## DIRECTION 1
In the Source excerpt on Indiana State Road 115, rewrite the paragraph beginning "State Road 115 (SR 115) is a State Road" as a short bulleted list that keeps its main facts.

- SR 115 highlighted in red

Route information
- Maintained by INDOT
- Length: 3.375 mi (5.432 km)

Major junctions
- South end: US 24 near Wabash
- North end: SR 15 near Wabash

Location
- Country: United States
- State: Indiana
- Counties: Wabash

Highway system
- Indiana State Highway System; Interstate; US; State; Scenic;
| ← SR 114 |  | → SR 116 |

= Indiana State Road 115 =

State highway in Indiana, United States

State Road 115 (SR 115) is a State Road in the north section of the state of Indiana. Running for about 3 mi in a general north–south direction, connecting rural portions of Wabash County. SR 115 was originally introduced in the early 1930s routed along its modern routing. The road became an intermediate road surface in the mid-1930s and it was upgraded to a high type of road surface shortly after. The southern end of SR 115 was moved north in the late 1970.

## DIRECTION 2
In the entries, from the line with "family: Convolvulaceae" up to and including the line with "genus: Philodendron", swap "locality" for "site" and give those lines again with everything else unchanged.

## RECORDS SUPPLIED
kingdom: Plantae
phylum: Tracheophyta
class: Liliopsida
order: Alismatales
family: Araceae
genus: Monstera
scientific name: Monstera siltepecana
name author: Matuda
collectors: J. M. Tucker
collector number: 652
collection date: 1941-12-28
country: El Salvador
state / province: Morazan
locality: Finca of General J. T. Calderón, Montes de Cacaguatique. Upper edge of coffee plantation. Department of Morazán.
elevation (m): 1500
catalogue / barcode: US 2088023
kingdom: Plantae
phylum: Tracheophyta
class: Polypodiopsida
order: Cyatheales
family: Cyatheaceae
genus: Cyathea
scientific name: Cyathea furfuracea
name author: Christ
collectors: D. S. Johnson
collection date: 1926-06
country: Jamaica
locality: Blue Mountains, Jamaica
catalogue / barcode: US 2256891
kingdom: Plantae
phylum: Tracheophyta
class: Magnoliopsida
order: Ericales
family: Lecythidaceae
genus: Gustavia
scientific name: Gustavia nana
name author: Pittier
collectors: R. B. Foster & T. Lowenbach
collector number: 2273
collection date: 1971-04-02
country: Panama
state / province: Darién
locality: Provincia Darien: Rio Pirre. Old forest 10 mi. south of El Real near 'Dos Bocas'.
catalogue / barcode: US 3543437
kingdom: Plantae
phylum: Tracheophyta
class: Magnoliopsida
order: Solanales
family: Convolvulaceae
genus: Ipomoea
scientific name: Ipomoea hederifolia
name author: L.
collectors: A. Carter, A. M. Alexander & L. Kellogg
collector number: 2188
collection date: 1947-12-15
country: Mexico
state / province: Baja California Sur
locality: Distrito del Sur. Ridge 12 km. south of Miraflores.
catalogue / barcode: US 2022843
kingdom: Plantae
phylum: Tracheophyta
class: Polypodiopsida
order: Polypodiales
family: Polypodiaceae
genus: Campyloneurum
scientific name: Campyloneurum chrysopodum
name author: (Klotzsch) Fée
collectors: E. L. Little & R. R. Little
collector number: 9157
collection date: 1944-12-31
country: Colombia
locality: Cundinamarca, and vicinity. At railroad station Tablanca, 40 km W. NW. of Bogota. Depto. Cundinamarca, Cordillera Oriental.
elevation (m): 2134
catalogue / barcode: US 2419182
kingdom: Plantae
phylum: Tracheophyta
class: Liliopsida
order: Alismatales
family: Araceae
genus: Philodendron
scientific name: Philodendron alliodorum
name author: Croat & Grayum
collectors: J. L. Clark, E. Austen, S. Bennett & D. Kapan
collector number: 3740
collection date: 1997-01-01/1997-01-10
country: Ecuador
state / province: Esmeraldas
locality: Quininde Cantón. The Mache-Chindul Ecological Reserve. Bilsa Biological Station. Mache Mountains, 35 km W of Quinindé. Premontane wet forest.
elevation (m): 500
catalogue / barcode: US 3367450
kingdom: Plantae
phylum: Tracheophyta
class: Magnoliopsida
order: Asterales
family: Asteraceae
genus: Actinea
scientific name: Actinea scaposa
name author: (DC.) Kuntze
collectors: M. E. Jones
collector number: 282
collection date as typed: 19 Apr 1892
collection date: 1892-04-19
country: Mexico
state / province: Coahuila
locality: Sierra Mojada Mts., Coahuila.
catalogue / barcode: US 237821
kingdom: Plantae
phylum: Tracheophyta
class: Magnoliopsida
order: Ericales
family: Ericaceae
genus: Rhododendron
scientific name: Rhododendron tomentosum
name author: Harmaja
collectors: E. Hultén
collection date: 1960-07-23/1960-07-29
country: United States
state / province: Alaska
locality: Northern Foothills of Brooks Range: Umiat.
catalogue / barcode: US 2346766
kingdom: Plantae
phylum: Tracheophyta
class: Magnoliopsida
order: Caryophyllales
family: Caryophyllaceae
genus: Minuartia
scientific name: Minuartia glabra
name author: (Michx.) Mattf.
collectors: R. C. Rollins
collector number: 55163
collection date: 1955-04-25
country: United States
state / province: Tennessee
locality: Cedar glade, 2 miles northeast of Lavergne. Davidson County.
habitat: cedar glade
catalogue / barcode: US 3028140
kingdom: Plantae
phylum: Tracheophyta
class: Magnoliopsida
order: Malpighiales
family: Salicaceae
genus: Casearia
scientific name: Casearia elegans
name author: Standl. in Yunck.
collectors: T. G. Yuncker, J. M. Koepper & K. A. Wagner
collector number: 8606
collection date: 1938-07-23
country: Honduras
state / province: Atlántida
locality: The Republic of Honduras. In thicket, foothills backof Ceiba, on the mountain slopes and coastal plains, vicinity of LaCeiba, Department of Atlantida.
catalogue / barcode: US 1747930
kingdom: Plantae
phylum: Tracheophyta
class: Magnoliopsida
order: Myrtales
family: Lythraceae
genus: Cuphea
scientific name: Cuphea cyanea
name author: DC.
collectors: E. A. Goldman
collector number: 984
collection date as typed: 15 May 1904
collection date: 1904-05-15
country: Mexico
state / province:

## TASK RESULT 1
- SR 115 is a state road in northern Indiana.
- It runs about 3 miles, generally north–south, through rural Wabash County.
- It was introduced in the early 1930s on its present route.
- It received an intermediate road surface in the mid-1930s and was upgraded to a high type of surface shortly after.
- Its southern end was later moved north.

## TASK RESULT 2
family: Convolvulaceae
genus: Ipomoea
scientific name: Ipomoea hederifolia
name author: L.
collectors: A. Carter, A. M. Alexander & L. Kellogg
collector number: 2188
collection date: 1947-12-15
country: Mexico
state / province: Baja California Sur
site: Distrito del Sur. Ridge 12 km. south of Miraflores.
catalogue / barcode: US 2022843
kingdom: Plantae
phylum: Tracheophyta
class: Polypodiopsida
order: Polypodiales
family: Polypodiaceae
genus: Campyloneurum
scientific name: Campyloneurum chrysopodum
name author: (Klotzsch) Fée
collectors: E. L. Little & R. R. Little
collector number: 9157
collection date: 1944-12-31
country: Colombia
site: Cundinamarca, and vicinity. At railroad station Tablanca, 40 km W. NW. of Bogota. Depto. Cundinamarca, Cordillera Oriental.
elevation (m): 2134
catalogue / barcode: US 2419182
kingdom: Plantae
phylum: Tracheophyta
class: Liliopsida
order: Alismatales
family: Araceae
genus: Philodendron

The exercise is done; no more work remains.